Bacterial vaginosis not only increases the risk of further infections from "its own" germs - it also promotes the colonization of other germs. Women with BV are more prone to STDs (sexually transmitted diseases) such as chlamydia, trichomonas, and gonorrhea.

Bacterial vaginosis & pregnancy: complications

Research groups from the USA and Germany have shown that bacterial vaginosis can lead to problems, especially in the last few months of pregnancy. Rising germs can trigger various reactions in both the fetus and the maternal immune system. As a result, so-called prostaglandins are increasingly produced. These messenger substances are involved, for example, in the mediation of pain and inflammation.

The prostaglandins also ensure that the uterine muscles contract (important during the birth process). They also increase the number of metalloproteases (enzymes made from proteins). These proteins can, for example, cause the bladder to rupture prematurely.

Furthermore, the pathogens of bacterial vaginosis can infect the amniotic fluid or the membrane (amnion, part of the inner amniotic sac) and lead to severe infections of the mother (bacterial blood poisoning in the puerperium = puerperal sepsis) and the child.

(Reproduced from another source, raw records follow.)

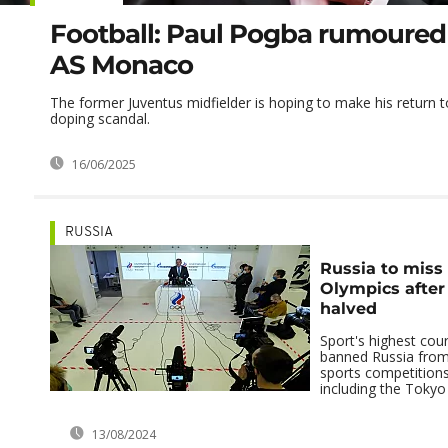
Football: Paul Pogba rumoured 
AS Monaco
The former Juventus midfielder is hoping to make his return to
doping scandal.
16/06/2025
RUSSIA
Russia to miss 
Olympics after
halved
Sport's highest cou
banned Russia from 
sports competitions
including the Tokyo
13/08/2024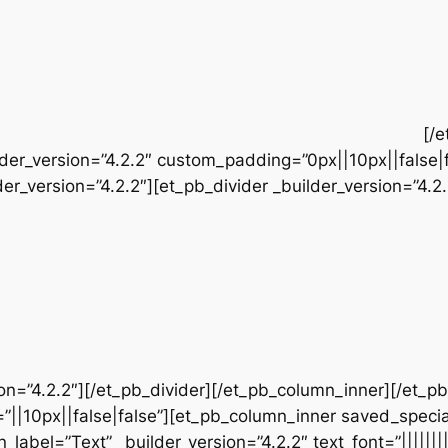
[/
der_version=”4.2.2″ custom_padding=”0px||10px||false|
r_version=”4.2.2″][et_pb_divider _builder_version=”4.2.
sion=”4.2.2″][/et_pb_divider][/et_pb_column_inner][/et_
”||10px||false|false”][et_pb_column_inner saved_speci
_label=”Text” _builder_version=”4.2.2″ text_font=”||||||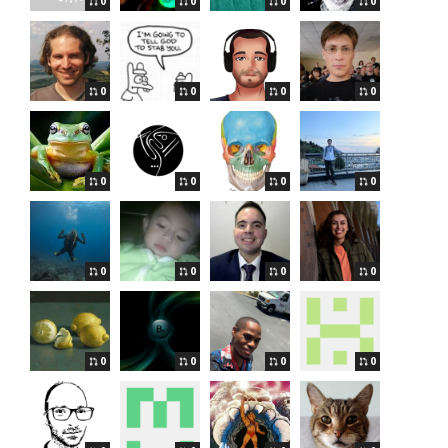
0
0
0
0
0
0
0
0
0
0
0
0
0
0
0
0
0
0
0
0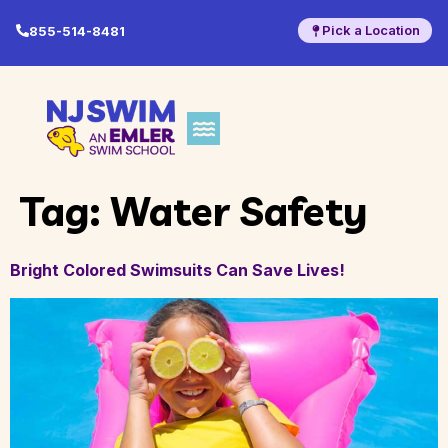
Pick a Location
855-514-8481
Tag:
Water Safety
Bright Colored Swimsuits Can Save Lives!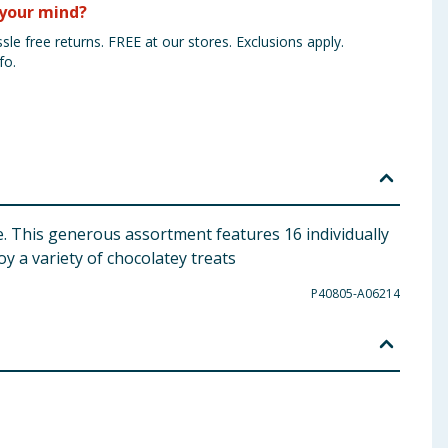
your mind?
sle free returns. FREE at our stores. Exclusions apply.
fo.
ice. This generous assortment features 16 individually
oy a variety of chocolatey treats
P40805-A06214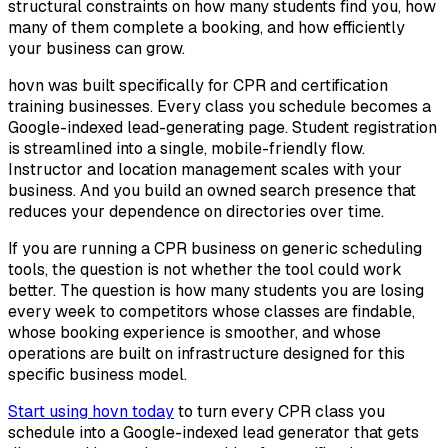
structural constraints on how many students find you, how
many of them complete a booking, and how efficiently
your business can grow.
hovn was built specifically for CPR and certification
training businesses. Every class you schedule becomes a
Google-indexed lead-generating page. Student registration
is streamlined into a single, mobile-friendly flow.
Instructor and location management scales with your
business. And you build an owned search presence that
reduces your dependence on directories over time.
If you are running a CPR business on generic scheduling
tools, the question is not whether the tool could work
better. The question is how many students you are losing
every week to competitors whose classes are findable,
whose booking experience is smoother, and whose
operations are built on infrastructure designed for this
specific business model.
Start using hovn today
to turn every CPR class you
schedule into a Google-indexed lead generator that gets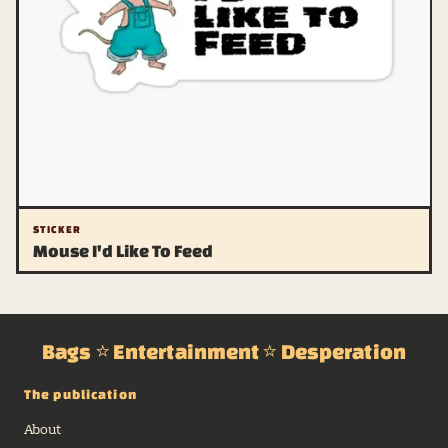
STICKER
Mouse I'd Like To Feed
Bags ⭐ Entertainment ⭐ Desperation
The publication
About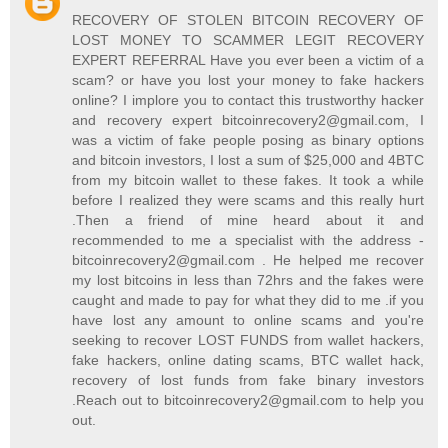
RECOVERY OF STOLEN BITCOIN RECOVERY OF
LOST MONEY TO SCAMMER LEGIT RECOVERY
EXPERT REFERRAL Have you ever been a victim of a
scam? or have you lost your money to fake hackers
online? I implore you to contact this trustworthy hacker
and recovery expert bitcoinrecovery2@gmail.com, I
was a victim of fake people posing as binary options
and bitcoin investors, I lost a sum of $25,000 and 4BTC
from my bitcoin wallet to these fakes. It took a while
before I realized they were scams and this really hurt
.Then a friend of mine heard about it and
recommended to me a specialist with the address -
bitcoinrecovery2@gmail.com . He helped me recover
my lost bitcoins in less than 72hrs and the fakes were
caught and made to pay for what they did to me .if you
have lost any amount to online scams and you're
seeking to recover LOST FUNDS from wallet hackers,
fake hackers, online dating scams, BTC wallet hack,
recovery of lost funds from fake binary investors
.Reach out to bitcoinrecovery2@gmail.com to help you
out.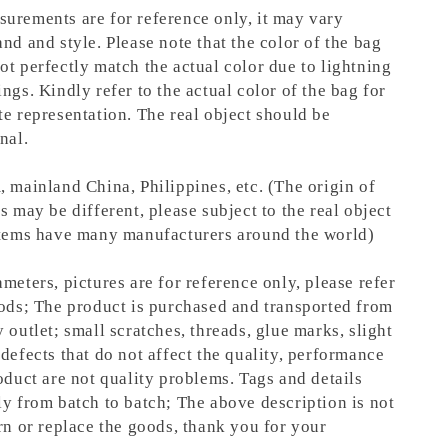
urements are for reference only, it may vary
nd and style. Please note that the color of the bag
ot perfectly match the actual color due to lightning
ngs. Kindly refer to the actual color of the bag for
te representation.
The real object should be
nal.
, mainland China, Philippines, etc. (The origin of
s may be different, please subject to the real object
items have many manufacturers around the world)
meters, pictures are for reference only, please refer
oods; The product is purchased and transported from
 outlet; small scratches, threads, glue marks, slight
defects that do not affect the quality, performance
oduct are not quality problems. Tags and details
ly from batch to batch; The above description is not
rn or replace the goods, thank you for your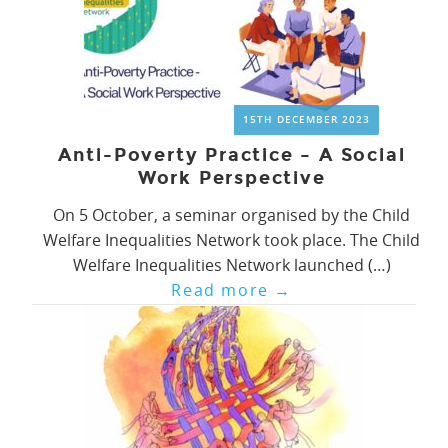
15TH DECEMBER 2023
Anti-Poverty Practice – A Social
Work Perspective
On 5 October, a seminar organised by the Child
Welfare Inequalities Network took place. The Child
Welfare Inequalities Network launched (…)
Read more
→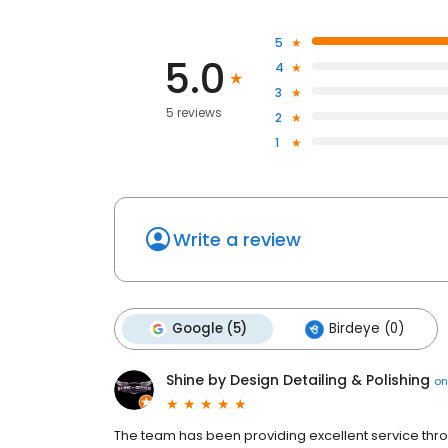
5
5.0
4
3
5 reviews
2
1
Write a review
Google (5)
Birdeye (0)
Shine by Design Detailing & Polishing
o
The team has been providing excellent service thro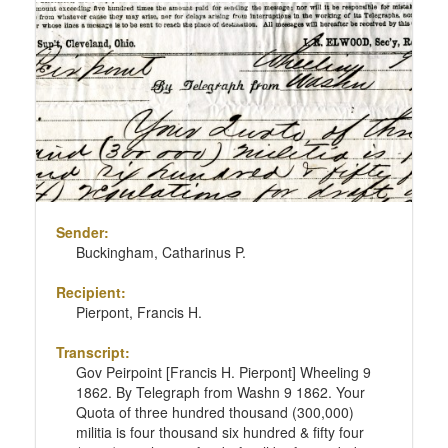
Sender:
Buckingham, Catharinus P.
Recipient:
Pierpont, Francis H.
Transcript:
Gov Peirpoint [Francis H. Pierpont] Wheeling 9
1862. By Telegraph from Washn 9 1862. Your
Quota of three hundred thousand (300,000)
militia is four thousand six hundred & fifty four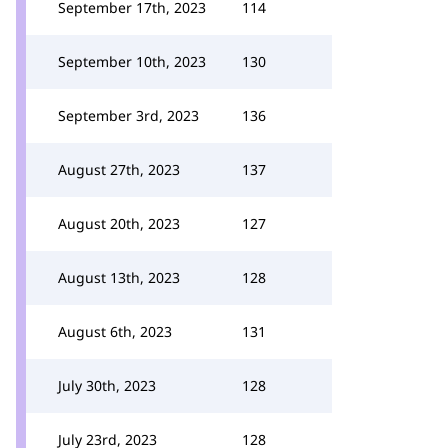
September 17th, 2023
114
September 10th, 2023
130
September 3rd, 2023
136
August 27th, 2023
137
August 20th, 2023
127
August 13th, 2023
128
August 6th, 2023
131
July 30th, 2023
128
July 23rd, 2023
128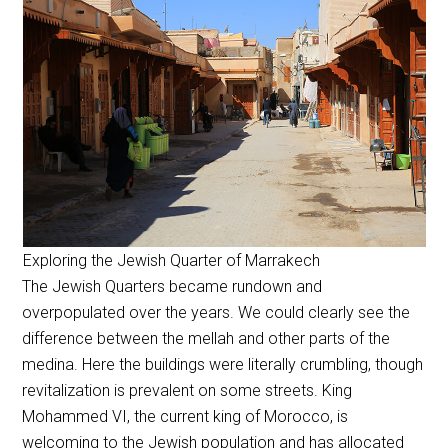
Exploring the Jewish Quarter of Marrakech
The Jewish Quarters became rundown and
overpopulated over the years. We could clearly see the
difference between the mellah and other parts of the
medina. Here the buildings were literally crumbling, though
revitalization is prevalent on some streets. King
Mohammed VI, the current king of Morocco, is
welcoming to the Jewish population and has allocated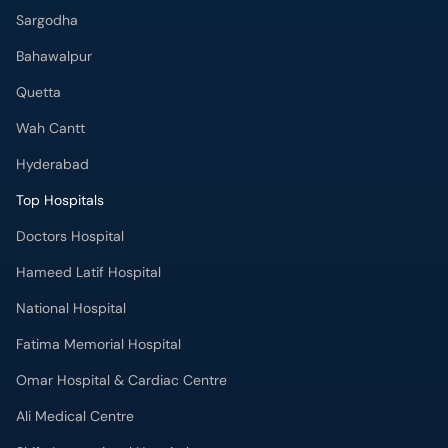
Sargodha
Bahawalpur
Quetta
Wah Cantt
Hyderabad
Top Hospitals
Doctors Hospital
Hameed Latif Hospital
National Hospital
Fatima Memorial Hospital
Omar Hospital & Cardiac Centre
Ali Medical Centre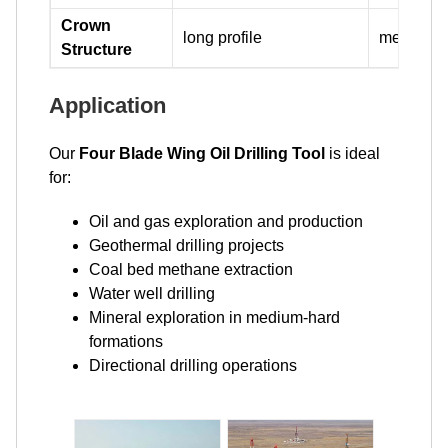
Crown
long profile
medium pr
Structure
Application
Our
Four Blade Wing Oil Drilling Tool
is ideal
for:
Oil and gas exploration and production
Geothermal drilling projects
Coal bed methane extraction
Water well drilling
Mineral exploration in medium-hard
formations
Directional drilling operations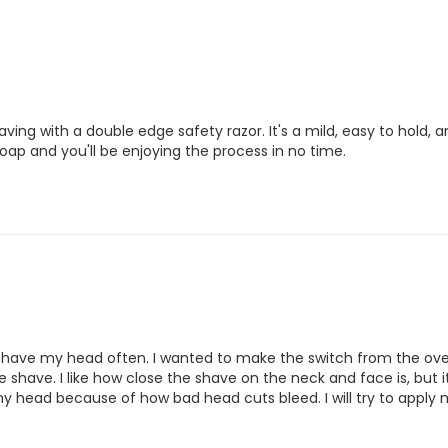
aving with a double edge safety razor. It's a mild, easy to hold,
oap and you'll be enjoying the process in no time. 
 shave my head often. I wanted to make the switch from the over
shave. I like how close the shave on the neck and face is, but 
my head because of how bad head cuts bleed. I will try to apply 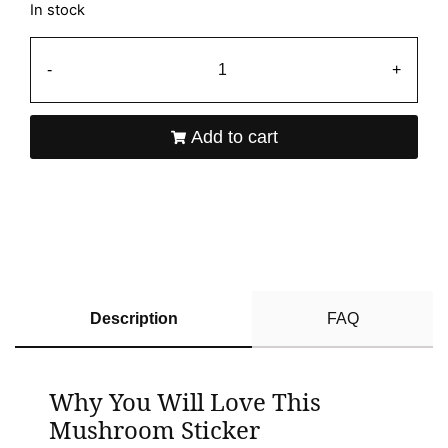
In stock
-
+
Add to cart
Description
FAQ
Why You Will Love This
Mushroom Sticker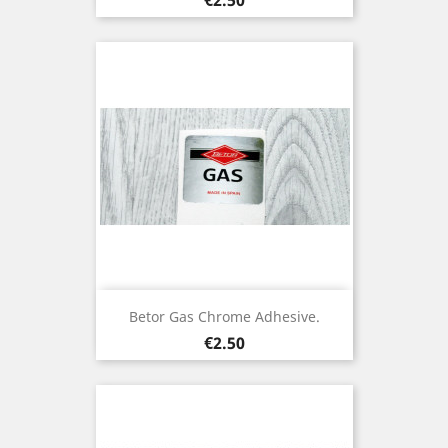
Betor Gas Chrome Adhesive.
Price
€2.50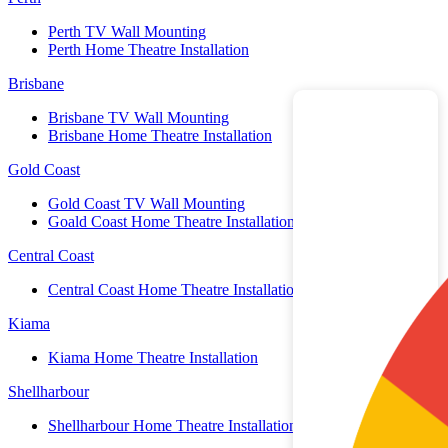
Perth TV Wall Mounting
Perth Home Theatre Installation
Brisbane
Brisbane TV Wall Mounting
Brisbane Home Theatre Installation
Gold Coast
Gold Coast TV Wall Mounting
Goald Coast Home Theatre Installation
Central Coast
Central Coast Home Theatre Installation
Kiama
Kiama Home Theatre Installation
Shellharbour
Shellharbour Home Theatre Installation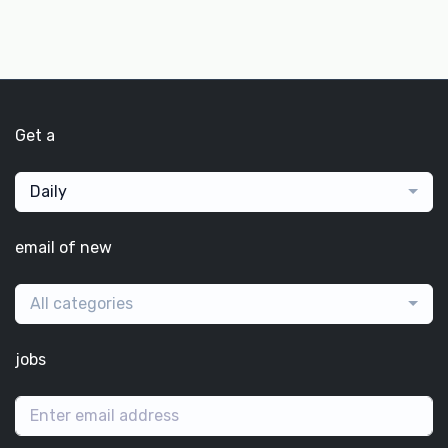
Get a
Daily
email of new
All categories
jobs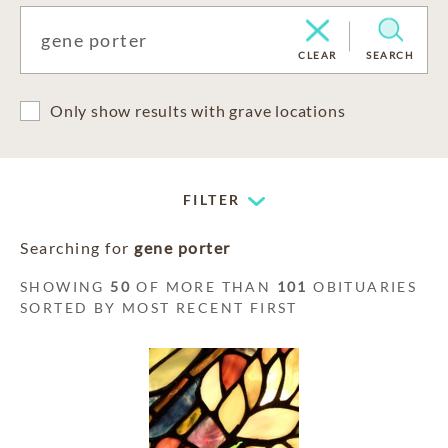
CLEAR
SEARCH
Only show results with grave locations
FILTER
Searching for
gene porter
SHOWING
50
OF MORE THAN
101
OBITUARIES
SORTED BY MOST RECENT FIRST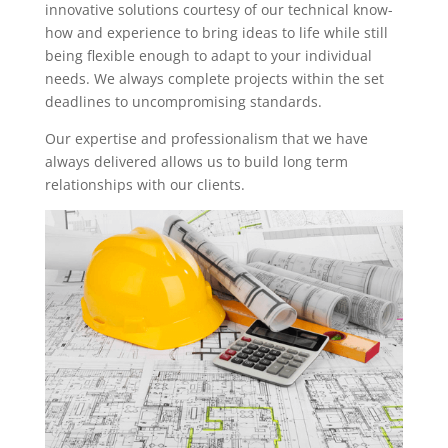
innovative solutions courtesy of our technical know-
how and experience to bring ideas to life while still
being flexible enough to adapt to your individual
needs. We always complete projects within the set
deadlines to uncompromising standards.
Our expertise and professionalism that we have
always delivered allows us to build long term
relationships with our clients.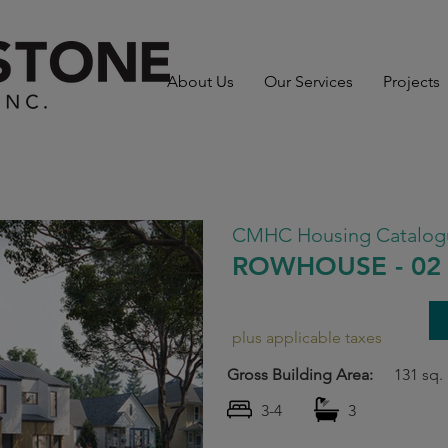
About Us
Our Services
Projects
CMHC Housing Catalog
ROWHOUSE - 02
plus applicable taxes
Gross Building Area:
131 sq. 
3-4
3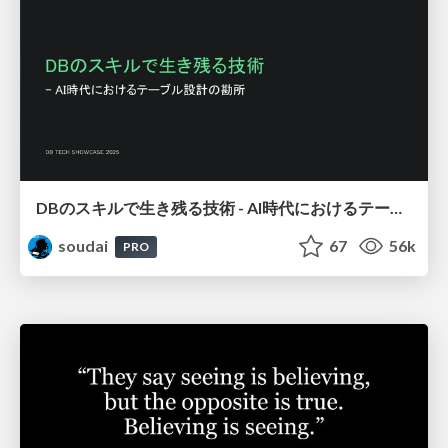
DBのスキルで生き残る技術 - AI時代におけるテーブル設計の勘所
soudai
67
56k
PRO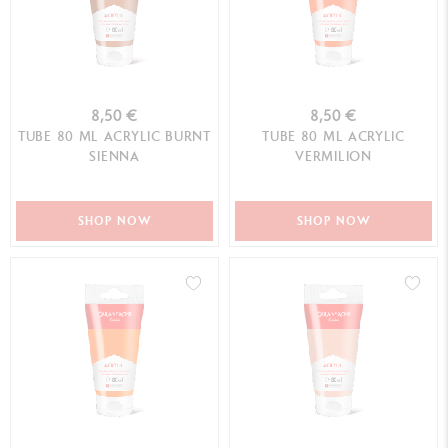
8,50 €
8,50 €
TUBE 80 ML ACRYLIC BURNT
TUBE 80 ML ACRYLIC
SIENNA
VERMILION
SHOP NOW
SHOP NOW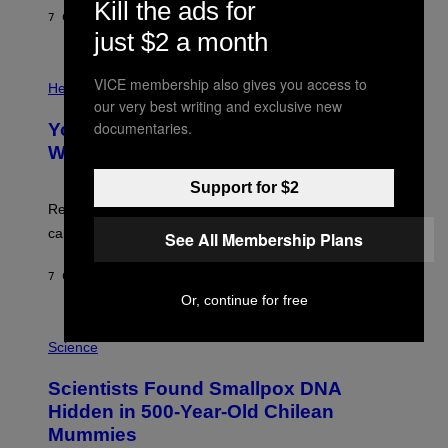
G
Kill the ads for
E
E
7 САТИ РАНИЈЕ
OD
LUIS PRADA
L
)
just $2 a month
/
G
E
P
T
VICE membership also gives you access to
H
Health
T
O
our very best writing and exclusive new
Y
T
documentaries.
I
Your Desk Height Could Be Messing
O
M
:
With Your Brain, New Study Finds
A
B
G
A
E
Support for $2
T
S
U
Researchers found upright posture was linked to more
H
calculated risk-taking and stronger feelings of pride.
See All Membership Plans
A
N
T
7 САТИ РАНИЈЕ
OD
LUIS PRADA
O
K
Or, continue for free
E
R
A
/
M
Science
G
U
E
C
Scientists Found Smallpox DNA
T
H
T
,
Hidden in 500-Year-Old Chilean
Y
M
I
Mummies
U
M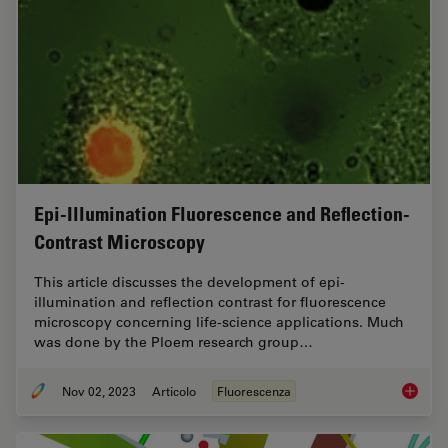
Epi-Illumination Fluorescence and Reflection-
Contrast Microscopy
This article discusses the development of epi-
illumination and reflection contrast for fluorescence
microscopy concerning life-science applications. Much
was done by the Ploem research group…
Nov 02, 2023
Articolo
Fluorescenza
Epi-Ill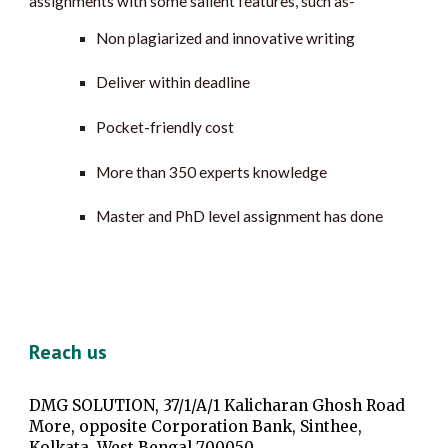
assignments with some salient features, such as-
Non plagiarized and innovative writing
Deliver within deadline
Pocket-friendly cost
More than 350 experts knowledge
Master and PhD level assignment has done
Reach us
DMG SOLUTION, 37/1/A/1 Kalicharan Ghosh Road
More, opposite Corporation Bank, Sinthee,
Kolkata, West Bengal 700050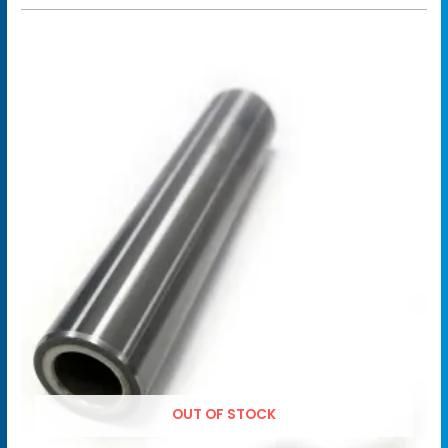
OUT OF STOCK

So bacterial vaginosis during pregnancy increases the risk of:

  • premature labor
  • premature rupture of the urine
  • Premature birth or miscarriage
  • Amnionitis, amniotic infection syndrome
  • Infections of the newborn
  • inflammatory wound healing disorders in the mother after perineum or caesarean section (e.g. abdominal wall abscess)

Bacterial vaginosis: prevention

There is no reliable tip for prevention. In principle, safer sex is recommended for prophylaxis for all diseases that can be sexually transmitted, such as the use of condoms. This is particularly advisable if you have frequently changing sexual partners.

Also reduce or eliminate possible risk factors - especially if you have already had bacterial vaginosis. For example, you should avoid or reduce stress (e.g. through sport, targeted relaxation exercises) and refrain from smoking.

You should also avoid excessive intimate hygiene. This means, for example: no vaginal douching and no cleaning of the genital area with other aids or auxiliaries.

The local application of lactobacillus, lactic acid or other acid preparations can help to maintain the normalization of the vaginal flora and to prevent a relapse after professional treatment of bacterial vaginosis.

Special tips for pregnant women

Special attention should be paid to pregnancies. Consult your gynecologist about bacterial vaginosis. This usually carries out the necessary examinations as part of prenatal care. However, there is no official screening for bacterial vaginosis.

The Erfurt and Thuringian premature birth prevention campaign 2000 achieved promising results. The participating pregnant women measured the pH value in their vagina themselves twice a week. If the reading was above 4.4, a medical examination for bacterial vaginosis was carried out. If the diagnosis was confirmed, antibiotic treatment was initiated. In this way, the premature birth rate could actually be reduced for the duration of the study.

For the pH self-test, for example, there are special gloves with a test strip. This is inserted a few centimeters into the vagina and after a short time shows the pH value. If the pH value is high, you should see your gynecologist to clarify the suspicion of bacterial vaginosis.